_Goal of the exercise:_
Repeat each record word for word. Leave nothing out.

Saved entries
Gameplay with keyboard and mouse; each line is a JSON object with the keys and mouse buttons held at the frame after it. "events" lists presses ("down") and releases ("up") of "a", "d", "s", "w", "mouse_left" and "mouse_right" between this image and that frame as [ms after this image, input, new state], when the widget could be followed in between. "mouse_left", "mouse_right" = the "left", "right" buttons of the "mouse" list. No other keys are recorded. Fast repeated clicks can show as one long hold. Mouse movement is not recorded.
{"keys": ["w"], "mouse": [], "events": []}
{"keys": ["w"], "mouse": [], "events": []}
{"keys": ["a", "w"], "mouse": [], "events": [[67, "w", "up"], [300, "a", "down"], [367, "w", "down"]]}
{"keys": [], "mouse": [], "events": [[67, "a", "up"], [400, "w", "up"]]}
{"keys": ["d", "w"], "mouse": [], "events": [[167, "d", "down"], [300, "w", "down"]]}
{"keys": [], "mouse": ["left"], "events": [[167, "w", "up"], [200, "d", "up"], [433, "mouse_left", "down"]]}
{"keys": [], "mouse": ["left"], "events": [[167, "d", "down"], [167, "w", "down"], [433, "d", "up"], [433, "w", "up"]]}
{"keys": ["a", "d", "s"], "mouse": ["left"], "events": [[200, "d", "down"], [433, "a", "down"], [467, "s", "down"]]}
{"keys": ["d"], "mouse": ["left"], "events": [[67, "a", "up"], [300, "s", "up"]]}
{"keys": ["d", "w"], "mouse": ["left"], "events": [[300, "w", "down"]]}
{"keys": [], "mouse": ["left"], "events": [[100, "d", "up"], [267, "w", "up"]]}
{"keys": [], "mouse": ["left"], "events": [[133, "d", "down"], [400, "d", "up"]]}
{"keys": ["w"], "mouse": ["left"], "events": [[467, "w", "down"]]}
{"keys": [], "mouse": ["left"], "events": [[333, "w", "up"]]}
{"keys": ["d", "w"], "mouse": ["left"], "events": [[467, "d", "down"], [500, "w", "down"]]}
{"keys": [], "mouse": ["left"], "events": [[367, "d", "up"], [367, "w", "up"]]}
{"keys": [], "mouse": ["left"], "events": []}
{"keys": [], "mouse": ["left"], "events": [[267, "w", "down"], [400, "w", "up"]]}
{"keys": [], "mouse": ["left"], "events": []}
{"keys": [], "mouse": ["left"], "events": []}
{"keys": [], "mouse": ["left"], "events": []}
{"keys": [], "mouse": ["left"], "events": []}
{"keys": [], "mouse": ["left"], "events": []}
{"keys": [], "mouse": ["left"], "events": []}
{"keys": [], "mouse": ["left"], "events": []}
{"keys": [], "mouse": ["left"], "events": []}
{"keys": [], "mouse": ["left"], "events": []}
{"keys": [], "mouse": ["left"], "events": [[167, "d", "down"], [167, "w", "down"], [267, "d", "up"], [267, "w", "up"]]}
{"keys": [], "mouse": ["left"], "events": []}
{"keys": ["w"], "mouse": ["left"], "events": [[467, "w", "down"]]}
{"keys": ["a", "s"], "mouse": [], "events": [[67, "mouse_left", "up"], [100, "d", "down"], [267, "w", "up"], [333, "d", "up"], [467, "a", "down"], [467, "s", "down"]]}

_Completed task:_
Gameplay with keyboard and mouse; each line is a JSON object with the keys and mouse buttons held at the frame after it. "events" lists presses ("down") and releases ("up") of "a", "d", "s", "w", "mouse_left" and "mouse_right" between this image and that frame as [ms after this image, input, new state], when the widget could be followed in between. "mouse_left", "mouse_right" = the "left", "right" buttons of the "mouse" list. No other keys are recorded. Fast repeated clicks can show as one long hold. Mouse movement is not recorded.
{"keys": ["w"], "mouse": [], "events": []}
{"keys": ["w"], "mouse": [], "events": []}
{"keys": ["a", "w"], "mouse": [], "events": [[67, "w", "up"], [300, "a", "down"], [367, "w", "down"]]}
{"keys": [], "mouse": [], "events": [[67, "a", "up"], [400, "w", "up"]]}
{"keys": ["d", "w"], "mouse": [], "events": [[167, "d", "down"], [300, "w", "down"]]}
{"keys": [], "mouse": ["left"], "events": [[167, "w", "up"], [200, "d", "up"], [433, "mouse_left", "down"]]}
{"keys": [], "mouse": ["left"], "events": [[167, "d", "down"], [167, "w", "down"], [433, "d", "up"], [433, "w", "up"]]}
{"keys": ["a", "d", "s"], "mouse": ["left"], "events": [[200, "d", "down"], [433, "a", "down"], [467, "s", "down"]]}
{"keys": ["d"], "mouse": ["left"], "events": [[67, "a", "up"], [300, "s", "up"]]}
{"keys": ["d", "w"], "mouse": ["left"], "events": [[300, "w", "down"]]}
{"keys": [], "mouse": ["left"], "events": [[100, "d", "up"], [267, "w", "up"]]}
{"keys": [], "mouse": ["left"], "events": [[133, "d", "down"], [400, "d", "up"]]}
{"keys": ["w"], "mouse": ["left"], "events": [[467, "w", "down"]]}
{"keys": [], "mouse": ["left"], "events": [[333, "w", "up"]]}
{"keys": ["d", "w"], "mouse": ["left"], "events": [[467, "d", "down"], [500, "w", "down"]]}
{"keys": [], "mouse": ["left"], "events": [[367, "d", "up"], [367, "w", "up"]]}
{"keys": [], "mouse": ["left"], "events": []}
{"keys": [], "mouse": ["left"], "events": [[267, "w", "down"], [400, "w", "up"]]}
{"keys": [], "mouse": ["left"], "events": []}
{"keys": [], "mouse": ["left"], "events": []}
{"keys": [], "mouse": ["left"], "events": []}
{"keys": [], "mouse": ["left"], "events": []}
{"keys": [], "mouse": ["left"], "events": []}
{"keys": [], "mouse": ["left"], "events": []}
{"keys": [], "mouse": ["left"], "events": []}
{"keys": [], "mouse": ["left"], "events": []}
{"keys": [], "mouse": ["left"], "events": []}
{"keys": [], "mouse": ["left"], "events": [[167, "d", "down"], [167, "w", "down"], [267, "d", "up"], [267, "w", "up"]]}
{"keys": [], "mouse": ["left"], "events": []}
{"keys": ["w"], "mouse": ["left"], "events": [[467, "w", "down"]]}
{"keys": ["a", "s"], "mouse": [], "events": [[67, "mouse_left", "up"], [100, "d", "down"], [267, "w", "up"], [333, "d", "up"], [467, "a", "down"], [467, "s", "down"]]}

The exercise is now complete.